A new level of frenzy ensued as one of the band of brothers decided to launch a full, oversized canister of propane camping fuel onto the fire. The crowd of twenty or so scattered with shouts of “fire in the hole”. It seemed an age for the climax to happen. All of a sudden the fire exploded in a fireball, forcing shards of shrapnel into the dark sky followed by burning branches and flames. It was exciting, youthful and very funny at the time. A huge sleep alarming boom shook this part of the valley.

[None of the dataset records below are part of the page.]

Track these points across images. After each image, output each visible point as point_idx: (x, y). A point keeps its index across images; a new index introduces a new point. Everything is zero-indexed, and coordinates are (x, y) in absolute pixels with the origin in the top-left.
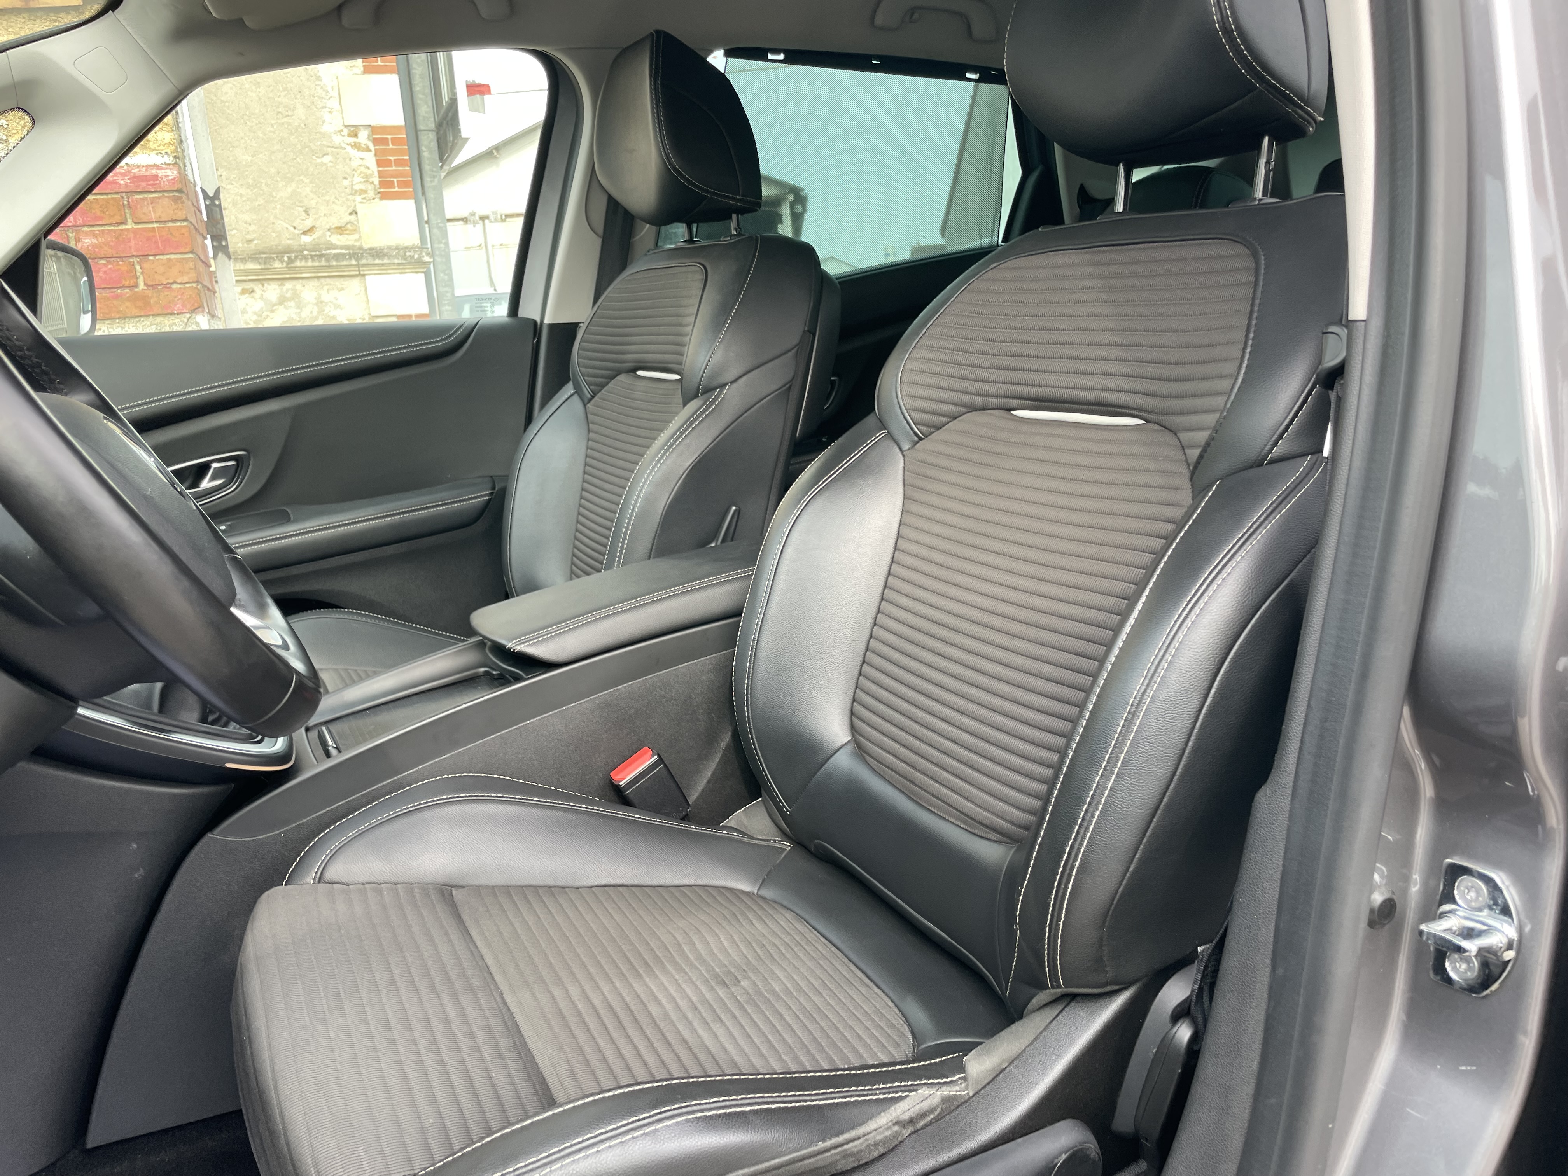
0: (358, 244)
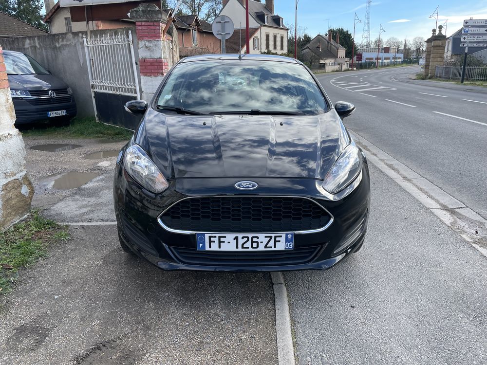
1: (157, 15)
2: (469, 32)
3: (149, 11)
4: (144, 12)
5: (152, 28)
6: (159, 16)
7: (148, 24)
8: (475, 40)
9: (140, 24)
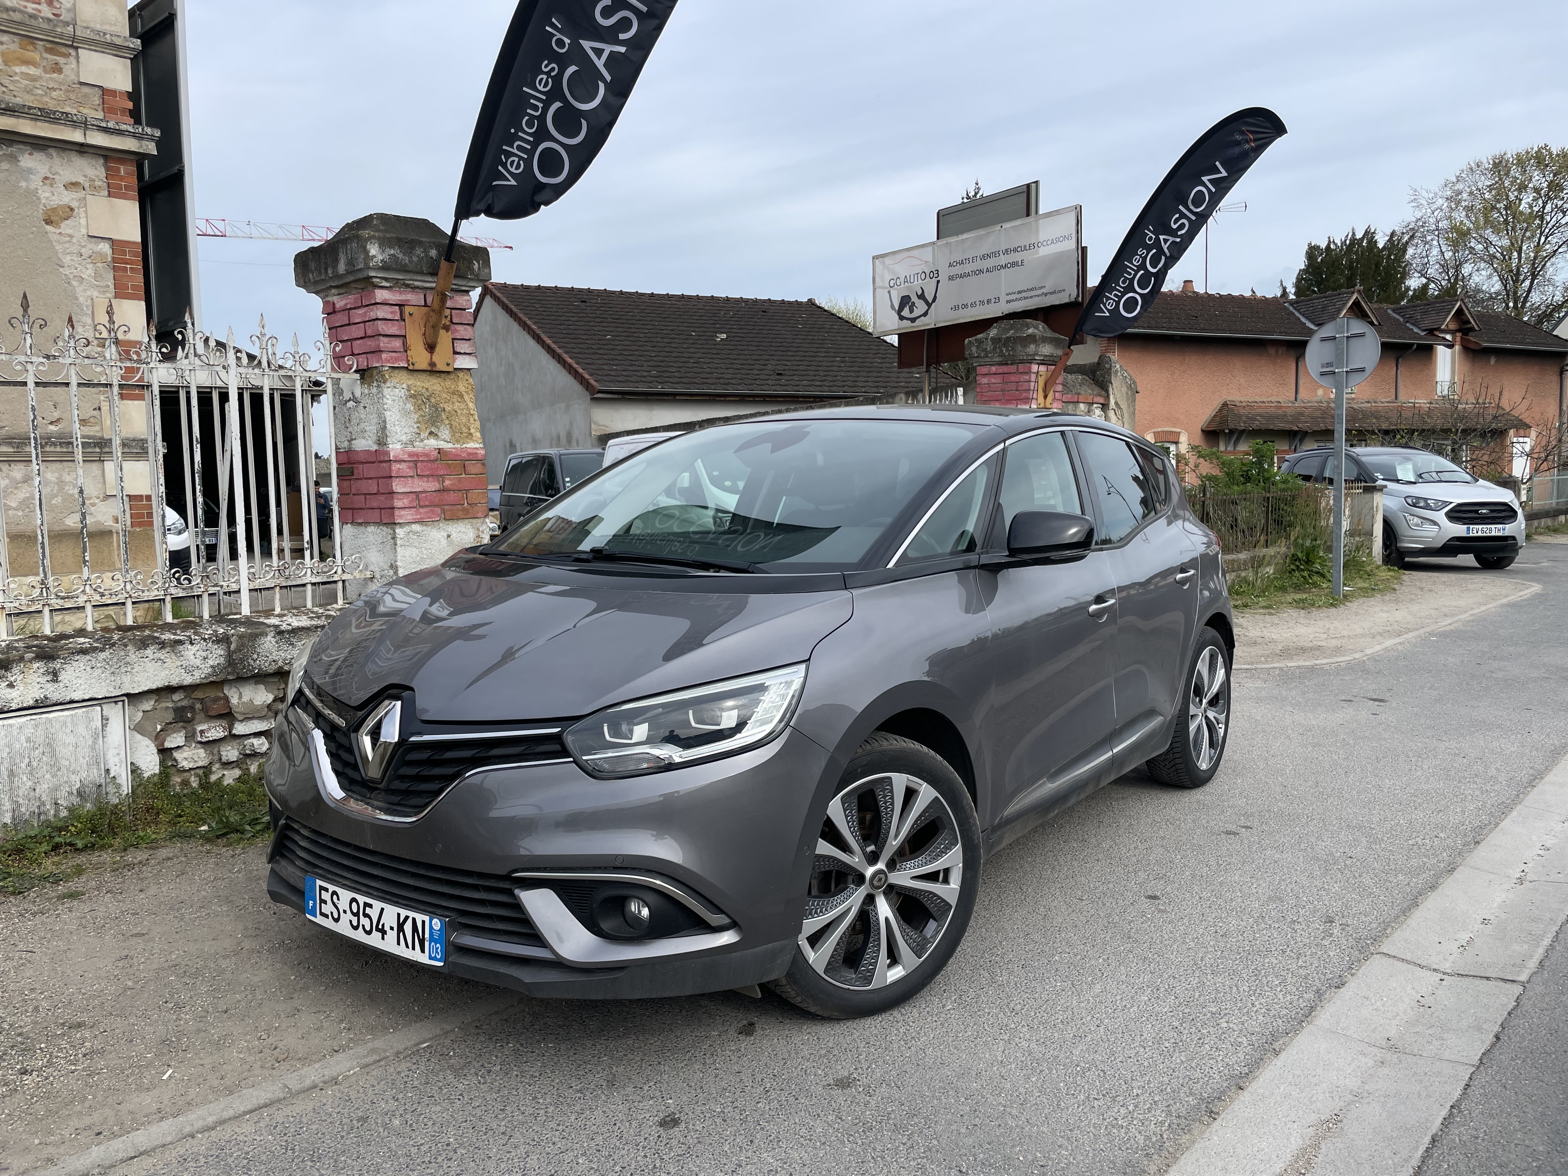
0: (99, 434)
1: (1025, 346)
3: (1008, 339)
4: (996, 341)
5: (1013, 378)
6: (1032, 348)
7: (1005, 369)
9: (985, 370)
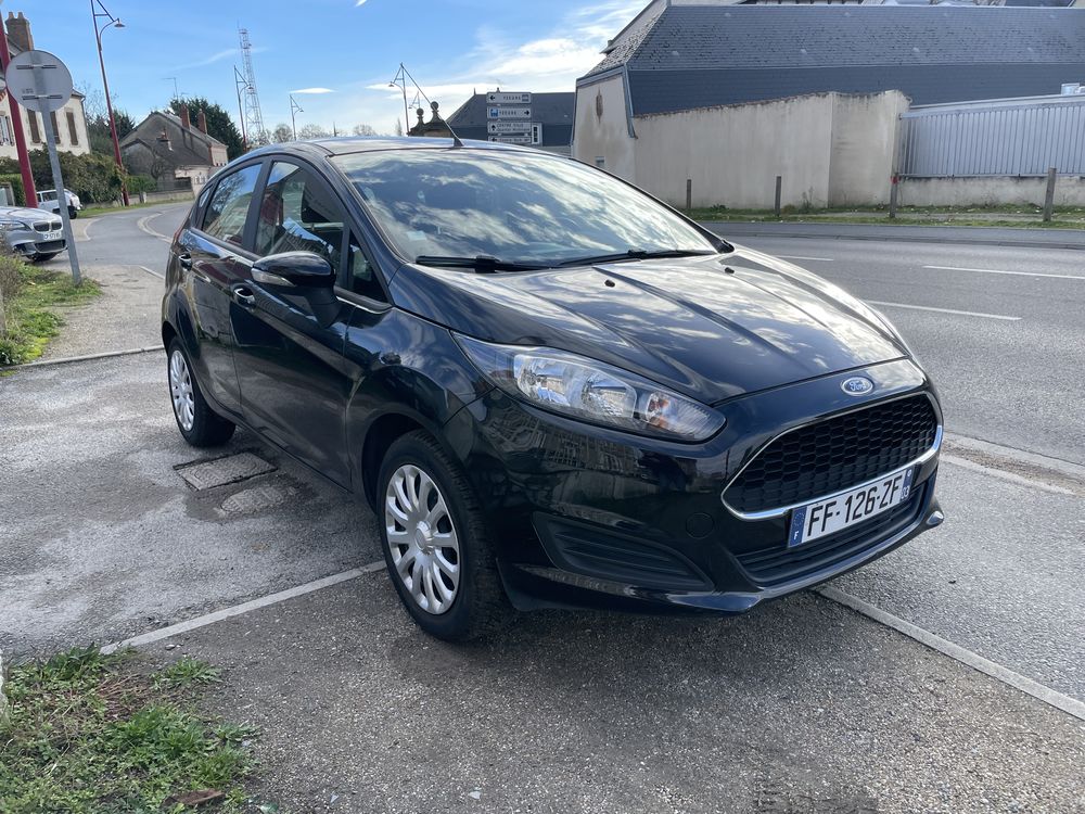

Having climaxed, the talking and laughing slowly subsided during the night. I admire their freedom, their sense of the abandonment of convention that I seem bound by. I love their ‘grab it by the scuff of the neck’ attitude that they display.
Sleep comes easily.
Its 8am and the smoldering embers of the bomb crater are now the only residue of the night’s antics. However something far more sinister is moving in the dawn. From my sleeping bag I hear some brisk and angry French voices, and as I open my tent door I am met by the muzzle of a machine gun and am face to face with a rather large Alsatian straining at its leash. Its handler is a member of the gendarmerie. It is a military body charged with police duties among civilian populations in France. You do not piss these guys off and they want us scum balls off this site and now. Whilst the majority of the heat is focused on the fireside camp, I pack up in silence and wonder where in hell I am now going to call home for the next couple of weeks.
Just like all refuge or squatter camps, if you move in and clear one out without actually deporting the residents, another one will soon spring up somewhere else. Deep in the woods above the telepherique station is a quiet, discreet group of plastic sheeted climbers’ summer hovels. It gains a few more residents armed with ice axes and crampons, ready to do battle in the high peaks.